*** READING PASSAGE Section Begins ***

# Pit Boss Series 4 Door Adjustment



## jcoleman66 (Oct 14, 2020)

Good Day!!

I
	

		
			
		

		
	







	

		
			
		

		
	
s there a way to adjust the door on the series 4 vertical smoker? Mine seems to be a bit off kilter. Also has anyone replace the gasket? The one installed seems a but small but again it could be the door being off a bit. This is a brand new smoker.

I have attached a pic that shows the right side lower than the left at the top. I have a support case, but as of yet no answer.

Thanks!


----------



## BandCollector (Oct 14, 2020)

It would be helpful if you include a picture of the hinges.

If they are screw /bolt on hinges I would think it would be a matter of loosening  the screw/bolts, adjusting/leveling the door,  and then retighten the screws/bolts.

If the hinges are welded to the frame then it may be more of a challenge adjusting the door.

Hopefully someone will come along with suggestions besides mine.

I hope this helps,  good luck,

John


----------



## SecondHandSmoker (Oct 14, 2020)

BandCollector said:


> If they are screw /bolt on hinges I would think it would be a matter of loosening the screw/bolts, adjusting/leveling the door, and then retighten the screws/bolts.



That's what I was thinking too.


----------



## jcoleman66 (Oct 14, 2020)

Thanks guys!  Yeah I was thinking along the same lines, would probably have to put a washer under screws to help with spacing..  Just thought there might be something I was missing.  First Pit Boss I have owned.


----------



## nmhuntr (Oct 14, 2020)

jcoleman66 said:


> Thanks guys!  Yeah I was thinking along the same lines, would probably have to put a washer under screws to help with spacing..  Just thought there might be something I was missing.  First Pit Boss I have owned.


I bought the series 3 electric and has the same issues. The hinge would not adjust to help so I ended up torquing on it just a little and all is good.


----------



## jcoleman66 (Oct 14, 2020)

nmhuntr said:


> I bought the series 3 electric and has the same issues. The hinge would not adjust to help so I ended up torquing on it just a little and all is good.


That was in the plan too, LOL   but wanted to see if there was a trick I was missing..


----------



## chopsaw (Oct 14, 2020)

Looks to me like the upper hinge pin is bent .  Does it bind up when you open it all the way ? 
All kinds of ways to adjust a door , but if you just put a washer under the screw that most likely won't fix it .  You'll need to get on one side or the other of the screws to pull it  one way or push it the other .  Couple things you can try .  Flip the hinges over  one at a time . See if that helps .

*** READING PASSAGE Section Ends ***
*** SUPPLIED RECORDS Section Begins ***

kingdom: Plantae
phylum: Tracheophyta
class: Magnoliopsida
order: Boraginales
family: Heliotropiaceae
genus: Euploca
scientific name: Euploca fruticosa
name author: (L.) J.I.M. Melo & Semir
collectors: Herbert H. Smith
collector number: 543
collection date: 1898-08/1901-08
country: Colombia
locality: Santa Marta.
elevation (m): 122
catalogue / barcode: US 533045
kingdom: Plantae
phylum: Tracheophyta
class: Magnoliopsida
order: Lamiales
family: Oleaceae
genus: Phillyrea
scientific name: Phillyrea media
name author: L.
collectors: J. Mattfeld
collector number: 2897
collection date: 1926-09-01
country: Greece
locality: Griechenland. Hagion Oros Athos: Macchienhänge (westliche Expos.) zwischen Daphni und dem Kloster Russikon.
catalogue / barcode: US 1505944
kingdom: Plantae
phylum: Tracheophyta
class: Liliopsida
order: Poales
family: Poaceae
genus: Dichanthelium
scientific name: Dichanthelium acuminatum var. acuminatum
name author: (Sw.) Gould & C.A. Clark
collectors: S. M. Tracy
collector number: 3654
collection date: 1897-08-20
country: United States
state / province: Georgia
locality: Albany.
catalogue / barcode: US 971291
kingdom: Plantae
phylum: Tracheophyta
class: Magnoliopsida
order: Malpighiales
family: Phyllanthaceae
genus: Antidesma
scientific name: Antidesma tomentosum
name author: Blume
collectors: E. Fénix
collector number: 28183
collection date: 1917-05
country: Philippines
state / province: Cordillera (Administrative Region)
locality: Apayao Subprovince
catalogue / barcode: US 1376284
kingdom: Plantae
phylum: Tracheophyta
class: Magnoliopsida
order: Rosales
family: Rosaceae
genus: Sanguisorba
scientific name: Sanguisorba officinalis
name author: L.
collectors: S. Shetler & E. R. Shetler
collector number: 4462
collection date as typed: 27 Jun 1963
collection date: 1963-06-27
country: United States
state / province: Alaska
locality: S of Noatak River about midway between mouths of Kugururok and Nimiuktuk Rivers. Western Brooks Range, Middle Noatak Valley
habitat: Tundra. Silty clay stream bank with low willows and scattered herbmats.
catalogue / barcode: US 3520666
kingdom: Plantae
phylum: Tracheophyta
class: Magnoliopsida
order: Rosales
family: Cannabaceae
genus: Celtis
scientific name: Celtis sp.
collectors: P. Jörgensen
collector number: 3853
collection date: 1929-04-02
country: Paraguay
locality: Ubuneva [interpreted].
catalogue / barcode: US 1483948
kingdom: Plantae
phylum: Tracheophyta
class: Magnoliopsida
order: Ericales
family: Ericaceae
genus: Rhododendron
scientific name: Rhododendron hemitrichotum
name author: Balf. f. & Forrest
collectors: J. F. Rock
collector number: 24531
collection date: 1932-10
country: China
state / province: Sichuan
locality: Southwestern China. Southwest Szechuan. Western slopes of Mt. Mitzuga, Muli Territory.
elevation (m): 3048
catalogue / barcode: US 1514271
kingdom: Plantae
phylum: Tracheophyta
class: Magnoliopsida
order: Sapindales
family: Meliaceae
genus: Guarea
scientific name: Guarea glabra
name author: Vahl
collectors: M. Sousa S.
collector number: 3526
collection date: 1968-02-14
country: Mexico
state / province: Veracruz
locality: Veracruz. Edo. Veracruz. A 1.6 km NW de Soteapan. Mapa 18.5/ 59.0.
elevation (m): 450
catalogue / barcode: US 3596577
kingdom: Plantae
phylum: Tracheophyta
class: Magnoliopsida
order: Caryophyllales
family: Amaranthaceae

*** SUPPLIED RECORDS Section Ends ***

» **WORK TASK 1**:
In the Pit Boss door thread, which model does nmhuntr say he bought with the same issue?
» **WORK TASK 2**:
Go on with the Pit Boss door thread from the point where the last post stops.
The items have nothing to do with the Pit Boss door thread.

» **TASK ANSWER 1**:
The series 3 electric.

» **TASK ANSWER 2**:
Swap the location of the hinges . Top to bottom .  
The bottom needs to push away from the hinge side . That will pick up the latch side and even out the margin at the head . You can do that by loosening the screws ( don't take them out ) on the lower hinge that is on the body . Slide a shim between the hinge leaf and the body on the open side of the hinge . Not the pivot side  . Let it butt up to the screws , but not go under them . Tighten the hinge screws .


----------



## jcoleman66 (Oct 14, 2020)

chopsaw said:


> Looks to me like the upper hinge pin is bent .  Does it bind up when you open it all the way ?
> All kinds of ways to adjust a door , but if you just put a washer under the screw that most likely won't fix it .  You'll need to get on one side or the other of the screws to pull it  one way or push it the other .  Couple things you can try .  Flip the hinges over  one at a time . See if that helps .
> Swap the location of the hinges . Top to bottom .
> The bottom needs to push away from the hinge side . That will pick up the latch side and even out the margin at the head . You can do that by loosening the screws ( don't take them out ) on the lower hinge that is on the body . Slide a shim between the hinge leaf and the body on the open side of the hinge . Not the pivot side  . Let it butt up to the screws , but not go under them . Tighten the hinge screws .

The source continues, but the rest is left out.